I never took woodshop – wasn’t offered at my middle school, didn’t seem like straight track to college/one more honors course in high school. My parents’ tools pretty much fit in a toolbox, with a saw hanging on the wall for cutting down a Christmas tree. We are not handy.
I know that some of this is a middle class luxury, one of omission more than actual disdain, like not knowing how to change your oil or being blissfully unaware of coupons or something. But, unlike canning or knitting or other semi-forgotten generational knowledge that one can learn, be relatively sure one is doing correctly, and not risk losing any limbs, there’s something a little intimidating about power tools. It’s hard to teach yourself, to my way of thinking. Maybe that just shows the extent of my ignorance.

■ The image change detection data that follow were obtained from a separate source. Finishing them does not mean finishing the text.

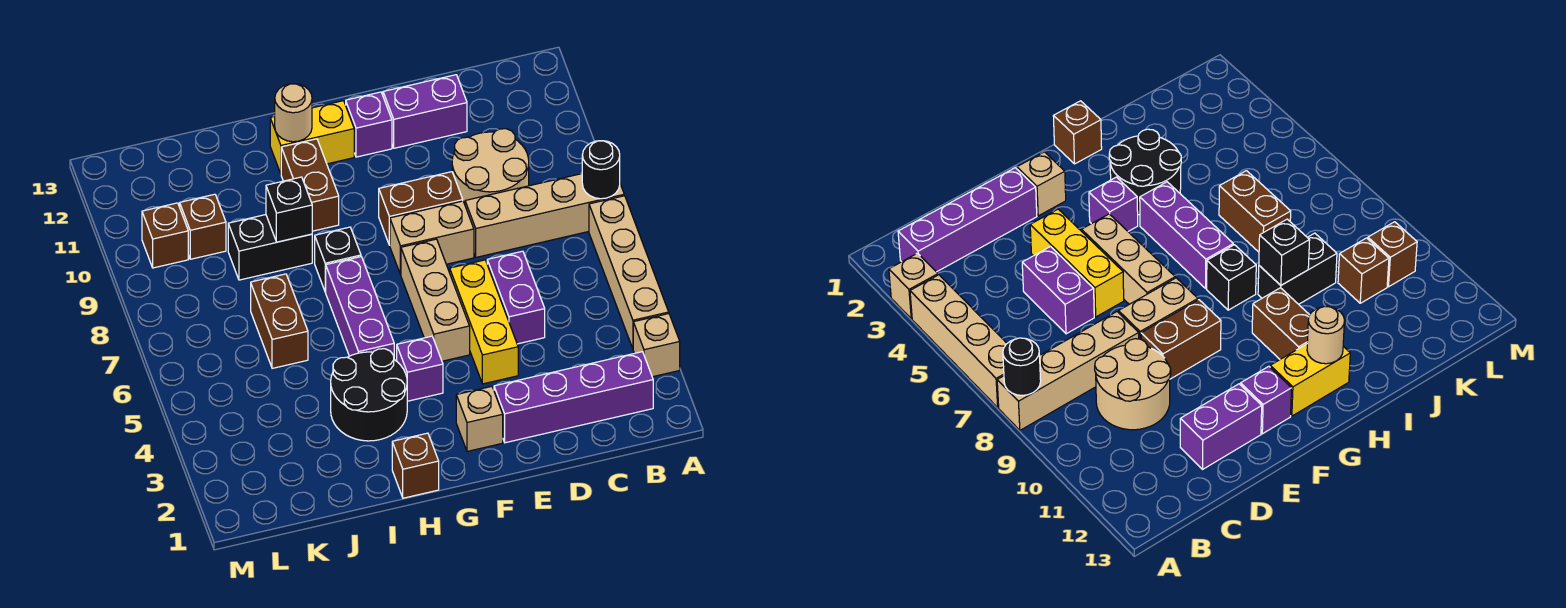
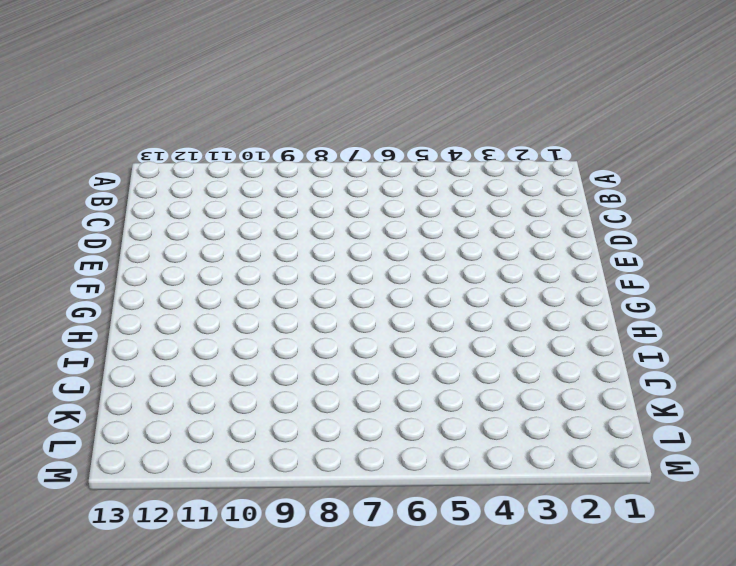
none -> tan 1x1 brick [633,314,680,377]
none -> tan 1x4 brick [589,196,669,348]
none -> tan 1x4 brick [465,174,624,257]

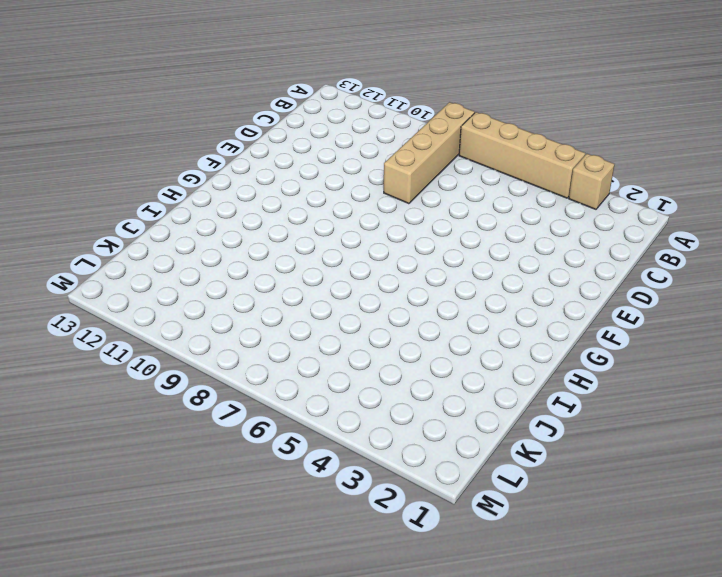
none -> purple 1x4 brick [494,352,653,443]
none -> tan 2x2 round brick [452,129,529,204]
none -> purple 1x2 brick [487,251,545,344]

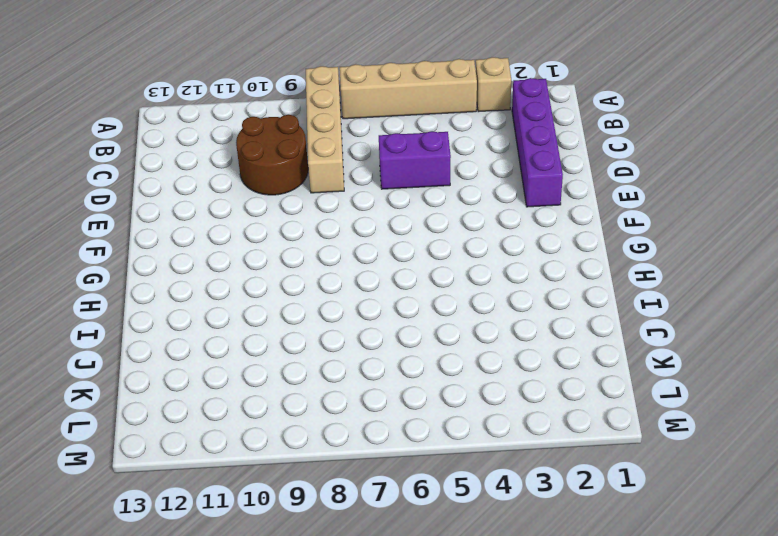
brown 2x2 round brick [236,115,308,195] -> tan 2x2 round brick [452,129,529,204]
none -> purple 1x2 brick [383,75,467,148]
none -> yellow 1x3 brick [450,260,518,384]
none -> tan 1x2 brick [390,201,474,275]

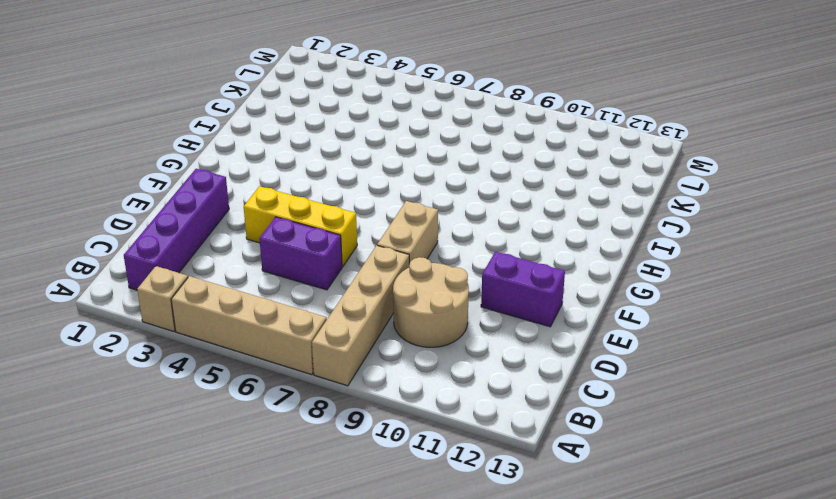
purple 1x2 brick [481,252,565,327] -> purple 1x2 brick turned to [383,75,467,148]
none -> brown 1x2 brick [379,172,463,245]
none -> tan 1x1 brick [456,386,503,451]
none -> tan 1x3 brick [401,239,470,361]

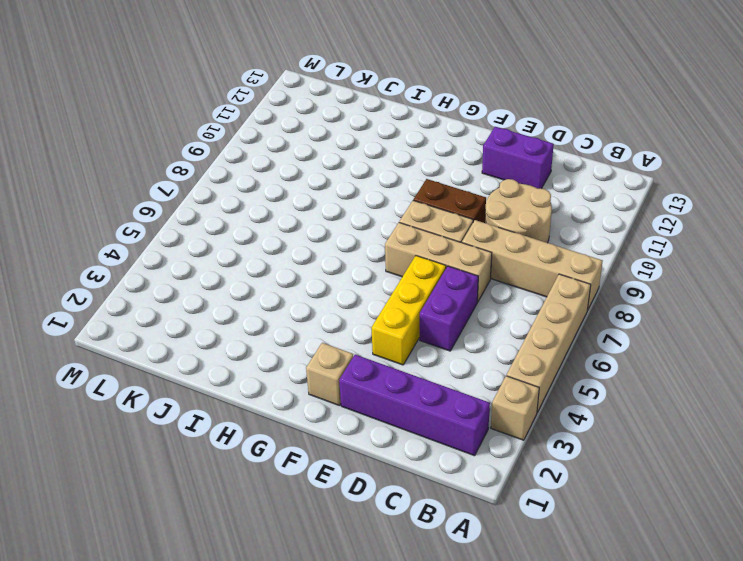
tan 1x3 brick [385,223,492,302] -> tan 1x3 brick turned to [401,239,470,361]
none -> purple 1x1 brick [346,92,392,157]
none -> purple 1x1 brick [397,336,443,401]
none -> yellow 1x2 brick [270,101,354,174]

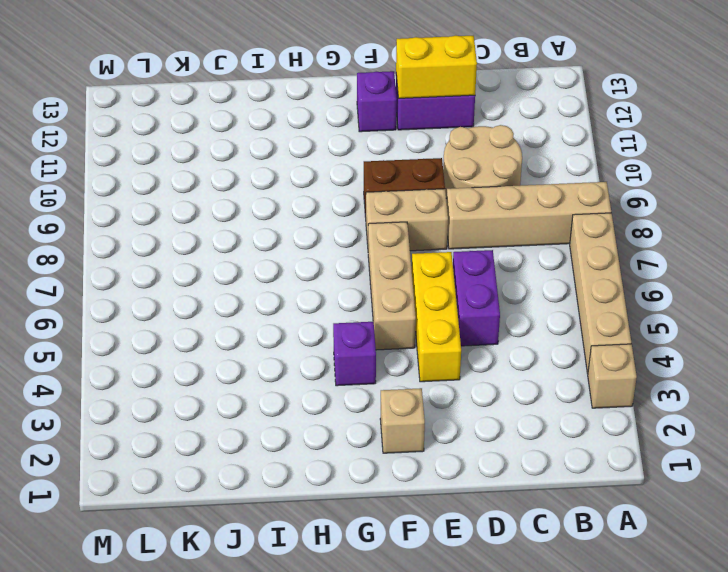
yellow 1x2 brick [396,36,477,98] -> yellow 1x2 brick moved to [270,101,354,174]
none -> purple 1x4 brick [494,352,653,443]
none -> brown 1x1 brick [392,433,439,498]
none -> black 2x2 round brick [331,349,407,441]

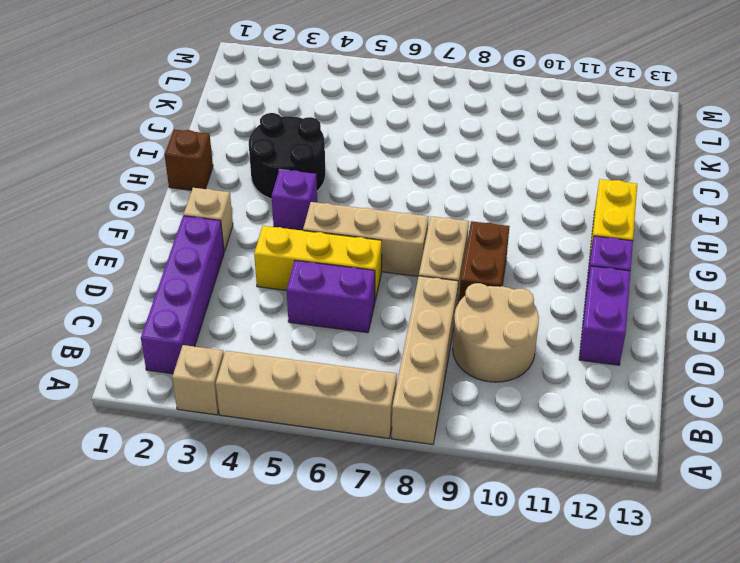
none -> purple 1x3 brick [326,257,394,356]
none -> black 1x1 brick [315,227,361,292]
none -> brown 1x2 brick [281,139,339,231]

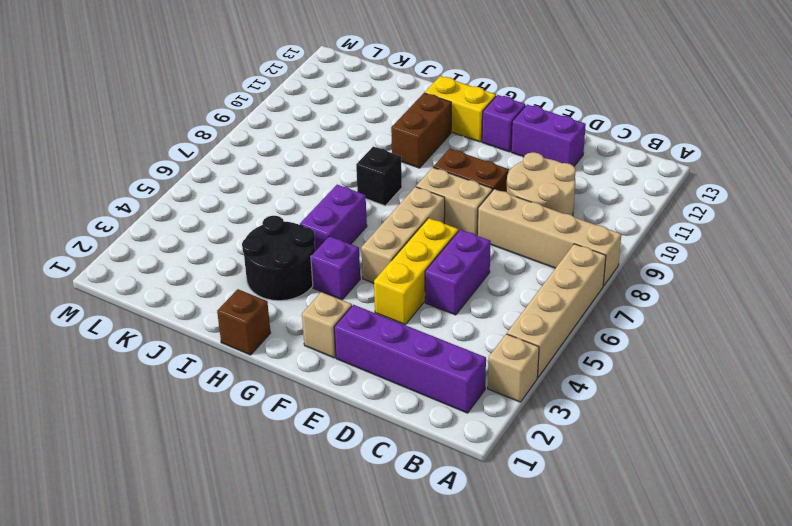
purple 1x2 brick [300,185,367,251] -> purple 1x3 brick [326,257,394,356]
none -> black 1x2 brick [228,215,312,280]
none -> brown 1x2 brick [251,274,308,368]
none -> brown 1x1 brick [180,194,226,259]

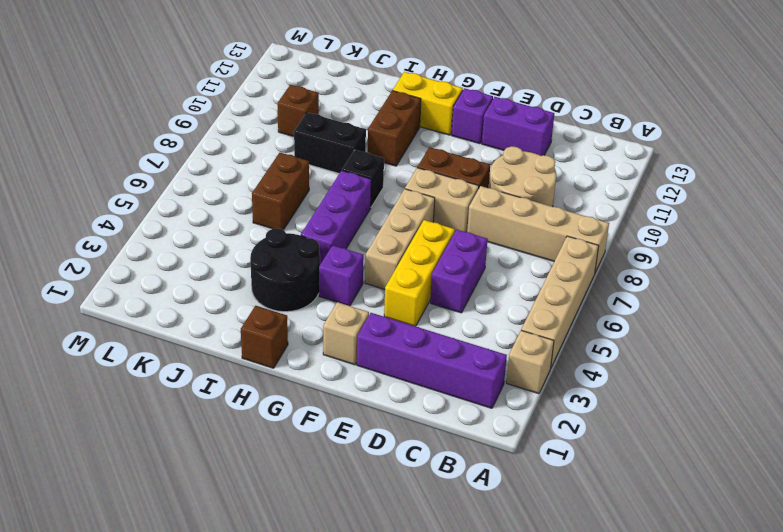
none -> brown 1x1 brick [142,203,188,268]
none -> black 1x1 round brick [582,141,620,199]
none -> tan 1x1 round brick [275,84,312,142]

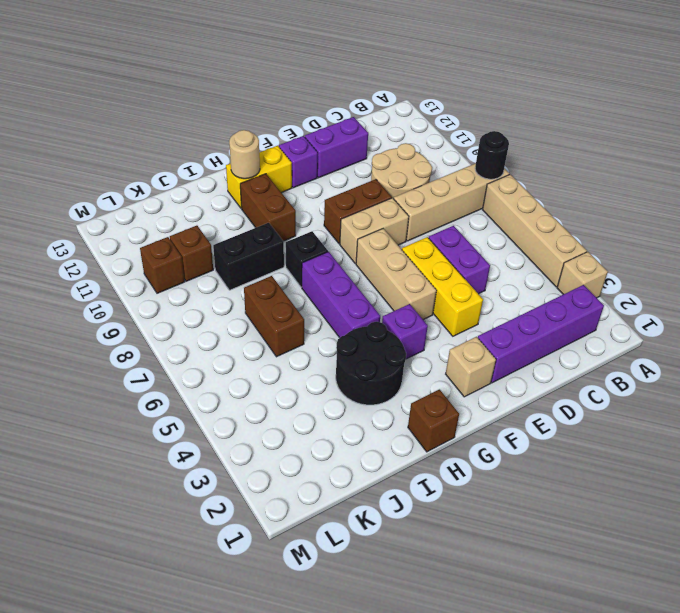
none -> black 1x1 brick [266,177,312,242]

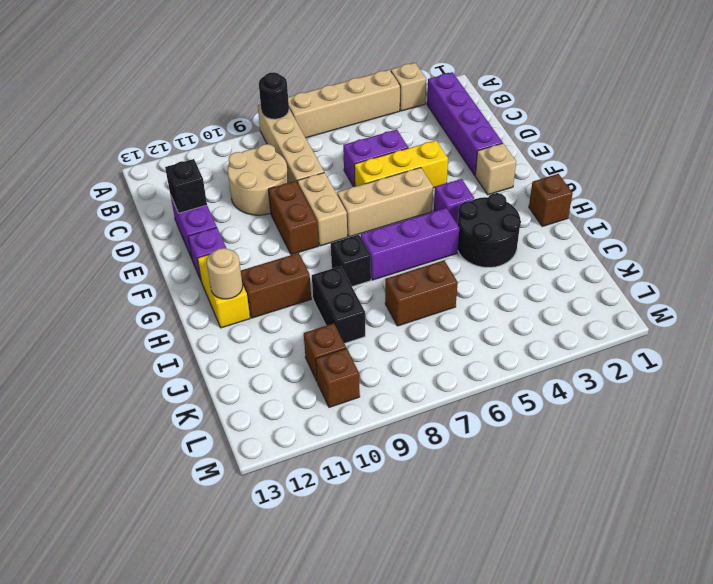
black 1x1 brick [165,159,207,213] -> black 1x1 brick moved to [266,177,312,242]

At the local home resource center, they’ll not only let you use their woodshop for as little as two bucks an hour, depending on your household income, they’ll also teach you how to use their tools. Safely. And so with a fair amount of excitement and a healthy dose of trepidation, I enrolled in a four hour Intro to Power Tools course. Figured, if nothing else, it totally counts as a creative activity worthy of a blog post!
It was actually pretty bad ass, to my way of thinking. I was the least experienced by far (one guy was “building a small house” while another came with a sketchbook full of furniture drawings….) but I walked away feeling pretty OK about operating a jointer, a planer, a drill press, a chop saw, a belt saw, and even the dreaded table saw. When I walked in this evening after work, I didn’t even know half of those things existed, what their names were, let alone how to use them and keep all of my limbs. And already I’m thinking of projects, which is pretty empowering. I’d like to build a small bench for my back patio. I think I could cut mitered corners to frame a basic mirror. And now I’m going to look at all of those Before & After projects with a whole new set of eyes.
Do you know your way around a shop, or do you hammer nails in crooked (um, guilty as charged)? Any projects you’d like to tackle, either with tools you have or if only you knew how to use the tools you need? Any advice on where to begin building a basic toolbox with more than hammer/screwdriver/wrench/drill?